Editor [possibly Greenleaf]. February 12, 1922. Omaha Sunday World-Herald 57(17=20): 6-E. A bird editorial.

The Sinful Bluejay.

Birds that we admire in the summer are positively gorgeous when they stay with us in the winter. Our soldiers in France during the war said that the ugliest old hag had become a walking, living breathing model of Venus de Milo, and was worshipped as a goddess.

The Bluejay is not entirely lovable. He is beautiful, but has an onery disposition, at least in the summer. In the winter, when he occasionally remains in these parts, he is more quiet and docile than during the breeding season, when he takes it upon himself to be the village pest of Birdville.

During May and June, while other songsters are generally attending to domestic and family matters, the Jay, besides raising his own brood, loves to tear up other birds' nests, chase the neighbors around, and act up generally like a feathered roughneck on a toot. The Bluejay is not especially brave, and such depredations and felonies are usually staged when there is no protective opposition. A healthy robin will make a Bluejay beat all speed records in retreat and all spanked babies in noise.

But in winter the Bluejay is a docile soul. There are a few of him around this winter, it having been so mild, in a general way of speaking. His glorious blue and white and black-gray coloring is subdued in Mother Nature's winter stage settings, and he only occasionally gives voice to his warwhoop. He has to hustle hard for his grub, if he chooses to stay in the north, and he pays respectful obeisance to the other winter birds who are regular citizens here during these months.

Two-faced as he may be in this respect, it is good to walk through Elmwood or other parks during the winter and meet friend Bluejay in some thicket.

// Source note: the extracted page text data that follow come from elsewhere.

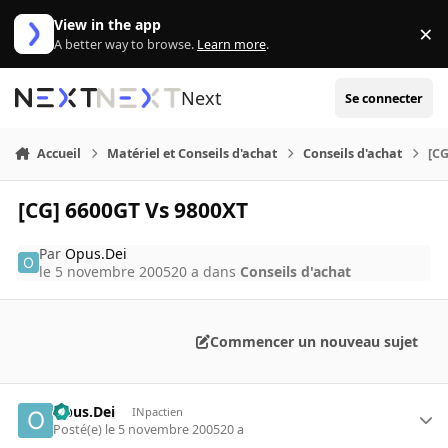
Aller au contenu
View in the app
×
Di
A better way to browse.
Learn more
.
Next
Se connecter
Accueil
Matériel et Conseils d'achat
Conseils d'achat
[CG
[CG] 6600GT Vs 9800XT
Par
Opus.Dei
le 5 novembre 2005
20 a
dans
Conseils d'achat
Commencer un nouveau sujet
Opus.Dei
INpactien
Posté(e)
le 5 novembre 2005
20 a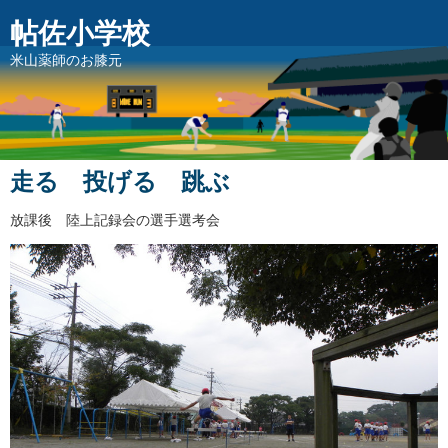
帖佐小学校
米山薬師のお膝元
走る 投げる 跳ぶ
放課後 陸上記録会の選手選考会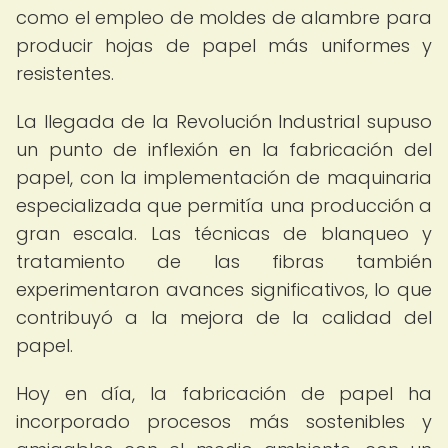
como el empleo de moldes de alambre para
producir hojas de papel más uniformes y
resistentes.
La llegada de la Revolución Industrial supuso
un punto de inflexión en la fabricación del
papel, con la implementación de maquinaria
especializada que permitía una producción a
gran escala. Las técnicas de blanqueo y
tratamiento de las fibras también
experimentaron avances significativos, lo que
contribuyó a la mejora de la calidad del
papel.
Hoy en día, la fabricación de papel ha
incorporado procesos más sostenibles y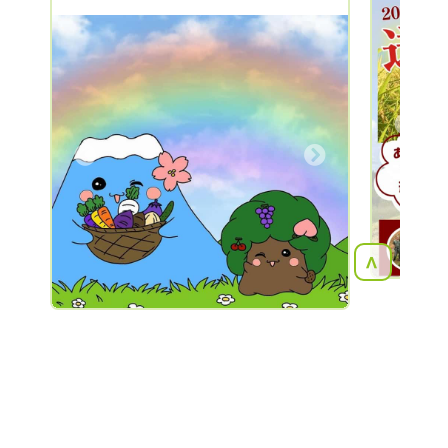
ベツ ミ
アルプスの雪解け水をふんだんに使い、栽
無農薬 
培期間中は農薬を使っていません。
（「無農薬」という表記は使ってはいけな
いためこのような表現となっています）
また化学肥料は一切使用せず有機質肥料で
Previous
育んでいます！ 安心して食べられる美味
しいかけはし農園のおすすめ野菜をご家庭
Next
へお届けします。 ご縁がございましたら
ぜひご利用ください。 皆さまのリクエス
トを心よりお待ちしております😊 ※夏季
は野菜や果物の鮮度が落ちやすいのでクー
ル便(+400円)にて発送しております。 ※送
<
料込みの場合は、リクエスト金額より送料
をお引きした金額にて商品をお詰めして発
送いたします。
その他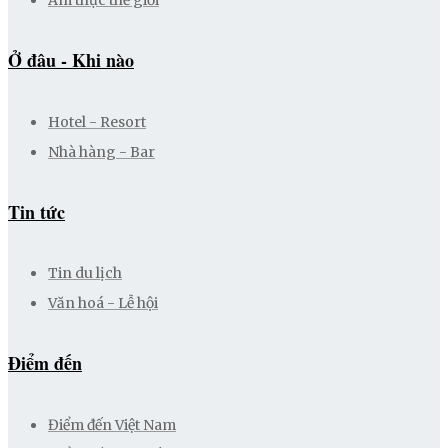
Ở đâu - Khi nào
Hotel - Resort
Nhà hàng - Bar
Tin tức
Tin du lịch
Văn hoá - Lễ hội
Điểm đến
Điểm đến Việt Nam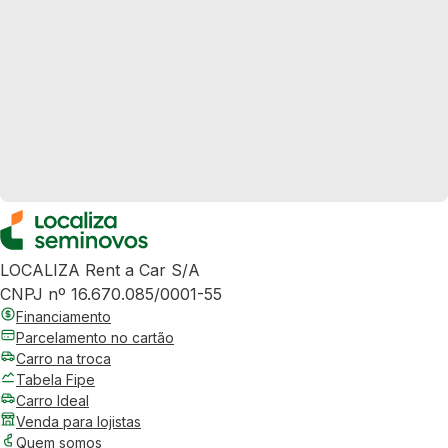
LOCALIZA Rent a Car S/A
CNPJ nº 16.670.085/0001-55
Financiamento
Parcelamento no cartão
Carro na troca
Tabela Fipe
Carro Ideal
Venda para lojistas
Quem somos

Most probably he will sail silently away from you - but he is a glimpse and promise of spring and summer, and therefore welcome.

Mister Bluejay's usefulness exceeds his harmful qualities, and as a tree-planted he is unexcelled. He carries acorns and other tree seeds widespread over the country and has started many a healthy grove.

He is a cruel clown, a scapegrace, but a Beau Brummel of the woods whose vanity shouts from the tree tops.

Like other sinners, he has many admirers.